8・業火の日

炎の中、マグマの中は高温で、おそらく地球上の生物は生きながらえないだろう。

そうか。北極は灼熱のマグマ地獄ではない。
地球の常識だ。なぜ常識を疑わせようとしたんだ…。
何か裏がある。人工物か、異常気象か…。
【パスティーユ・フラワー】のパイロットは異常気象と言っていた。
異常気象はありえない。
地球の他の惑星も、気象の変化は時間をかけてゆっくりと進行している。昨今の地球の異常気象も、背景に温暖化が関わっている事が原因、と言われている。
急速に大地が変化する程の荒れ模様は聞いたことがない。

だとすれば、地球人の人工物しかないだろう。
マグマの流れは滑らかだった。
雲の形の輪郭も、現実に存在するかの如く複雑に描かれていた。
地球人でここまで細かく演出できるのは、映像技術の類ではと仮説した。
『俺のトラウマを刺激したわけか…。

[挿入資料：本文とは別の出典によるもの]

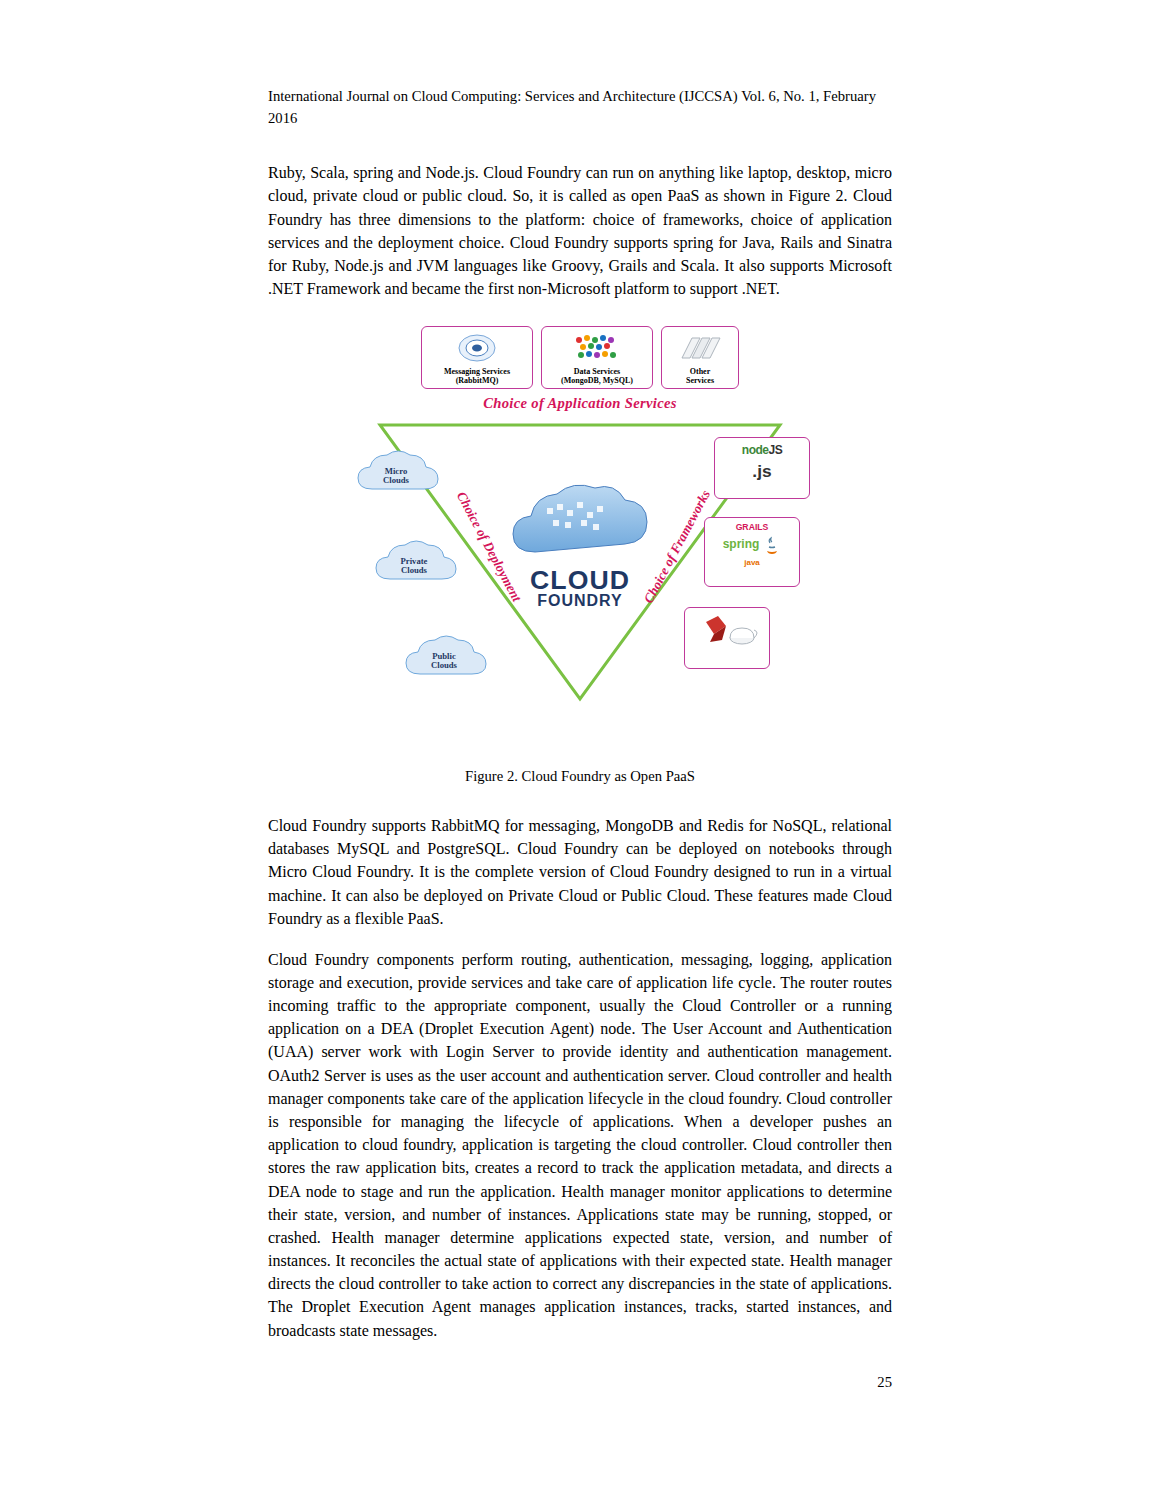International Journal on Cloud Computing: Services and Architecture (IJCCSA) Vol. 6, No. 1, February 2016
Ruby, Scala, spring and Node.js. Cloud Foundry can run on anything like laptop, desktop, micro cloud, private cloud or public cloud. So, it is called as open PaaS as shown in Figure 2. Cloud Foundry has three dimensions to the platform: choice of frameworks, choice of application services and the deployment choice. Cloud Foundry supports spring for Java, Rails and Sinatra for Ruby, Node.js and JVM languages like Groovy, Grails and Scala. It also supports Microsoft .NET Framework and became the first non-Microsoft platform to support .NET.
Messaging Services
(RabbitMQ)
Data Services
(MongoDB, MySQL)
Other
Services
Choice of Application Services
CLOUD
FOUNDRY
Choice of Deployment
Choice of Frameworks
Micro
Clouds
Private
Clouds
Public
Clouds
nodeJS
.js
GRAILS
spring
java
Figure 2. Cloud Foundry as Open PaaS
Cloud Foundry supports RabbitMQ for messaging, MongoDB and Redis for NoSQL, relational databases MySQL and PostgreSQL. Cloud Foundry can be deployed on notebooks through Micro Cloud Foundry. It is the complete version of Cloud Foundry designed to run in a virtual machine. It can also be deployed on Private Cloud or Public Cloud. These features made Cloud Foundry as a flexible PaaS.
Cloud Foundry components perform routing, authentication, messaging, logging, application storage and execution, provide services and take care of application life cycle. The router routes incoming traffic to the appropriate component, usually the Cloud Controller or a running application on a DEA (Droplet Execution Agent) node. The User Account and Authentication (UAA) server work with Login Server to provide identity and authentication management. OAuth2 Server is uses as the user account and authentication server. Cloud controller and health manager components take care of the application lifecycle in the cloud foundry. Cloud controller is responsible for managing the lifecycle of applications. When a developer pushes an application to cloud foundry, application is targeting the cloud controller. Cloud controller then stores the raw application bits, creates a record to track the application metadata, and directs a DEA node to stage and run the application. Health manager monitor applications to determine their state, version, and number of instances. Applications state may be running, stopped, or crashed. Health manager determine applications expected state, version, and number of instances. It reconciles the actual state of applications with their expected state. Health manager directs the cloud controller to take action to correct any discrepancies in the state of applications. The Droplet Execution Agent manages application instances, tracks, started instances, and broadcasts state messages.
25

ククク、随分姑息な真似をしてくれたな、クソガキ共!』
足裏からバーニアを噴射していた。
俺は全身を上昇させていた。地上へ、空中へ出るために。

もう阻む難敵はいない。
能力をフルに使って、ガキ共を落としてやろう。
真面目に教育を受ければよかった、と後悔するほどに。

クソガキ共。貴様らに幸福など望めない。俺が終わらせるのだから。